### ЗАДАНИЯ
- 1) Переведите на английский язык предложение из фрагмента о метафорах в стихах: «Второе стихотворение к тому же заканчивается словом “во рту”».
- 2) Перепишите без изменений часть фрагмента о метафорах в стихах от слов «Кроме того, мотив» до слов «в другом месте.».

====== ВЫБРАННЫЙ ФРАГМЕНТ

Кроме того, мотив прорастания в Другого (всё равно, растение это или человек, поскольку либо растение мыслится антропоцентрично, либо человек вегетативен), тесно связан с темой Диалога, о которой будет сказано в другом месте.

Что касается топоса “рот”, то он станет “свежим, как мак забытья” уже в первом сборнике (Вечность, Мак и память), то есть от него и правда скорее ждут молчания, чем крика2.

Но не менее важна и вторичная метафоризация разложенного на составные части композита. В слово Maulbeerbaum (тутовое дерево или шелковица3) входит Maul (пасть, морда/мордочка, рот): оно снова звучит во втором стихотворении (См. ст. “Протравленная…” Von Ungeträumtem geätzt…), где насыпается “холмик жизни” (замечательный оксюморон, потому что горка или холмик напоминает о могиле и одновременно о кротовине, проделаной кротом: der Maulwurf, крот). Второе стихотворение к тому же заканчивается словом “во рту”. И крик только что распустившегося листа в первом стихотворении тоже по ассоциации вызывает к жизни слово “рот”.

============
====== ИСХОДНЫЕ ДАННЫЕ

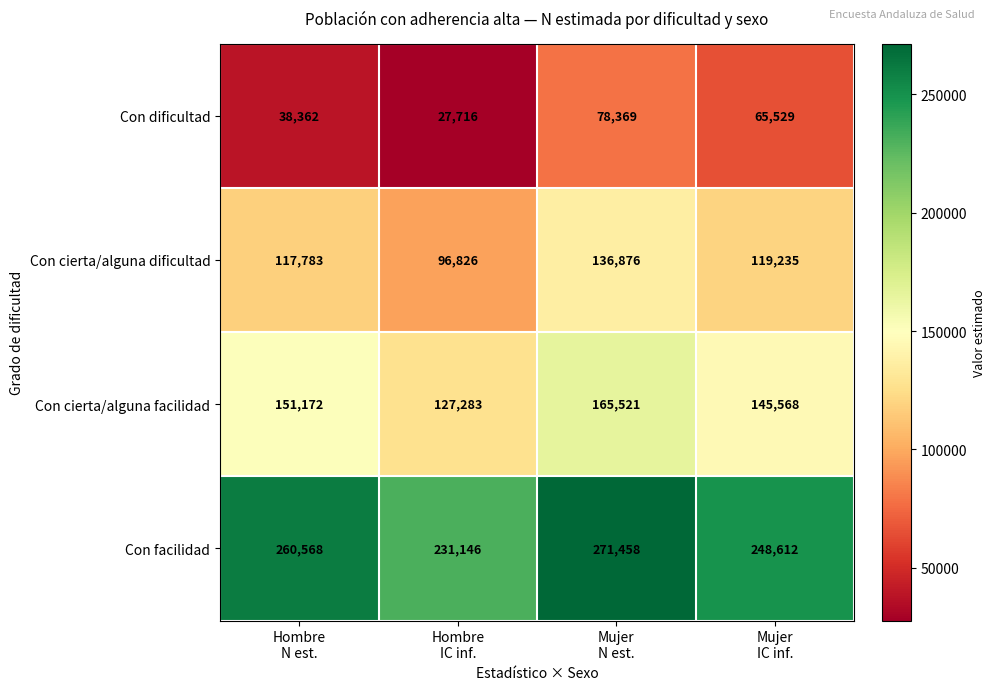

What is the difference between the second highest and second lowest values in the Con cierta/alguna dificultad series?

1452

============

### ОТВЕТЫ К ЗАДАНИЯМ
- 1) Moreover, the second poem ends with the word “in the mouth.”

- 2)
Кроме того, мотив прорастания в Другого (всё равно, растение это или человек, поскольку либо растение мыслится антропоцентрично, либо человек вегетативен), тесно связан с темой Диалога, о которой будет сказано в другом месте.